(Exercise objective) Where a line below carries the word "listas", include it in the count, then give the count alone.
START Data for the task
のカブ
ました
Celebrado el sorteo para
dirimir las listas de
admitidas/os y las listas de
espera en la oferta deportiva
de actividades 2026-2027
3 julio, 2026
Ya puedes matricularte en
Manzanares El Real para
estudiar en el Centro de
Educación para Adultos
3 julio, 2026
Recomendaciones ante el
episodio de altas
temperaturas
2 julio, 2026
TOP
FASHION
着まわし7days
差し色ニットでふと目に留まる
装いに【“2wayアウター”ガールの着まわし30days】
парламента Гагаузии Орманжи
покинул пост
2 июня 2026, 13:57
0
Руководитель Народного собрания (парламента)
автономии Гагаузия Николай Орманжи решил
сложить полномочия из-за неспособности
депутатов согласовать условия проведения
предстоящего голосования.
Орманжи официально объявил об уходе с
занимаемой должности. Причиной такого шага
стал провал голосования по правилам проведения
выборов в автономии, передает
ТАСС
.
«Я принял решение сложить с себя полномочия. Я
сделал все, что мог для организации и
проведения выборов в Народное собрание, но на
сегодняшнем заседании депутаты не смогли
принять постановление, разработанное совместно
END Data for the task
(Exercise answer) 2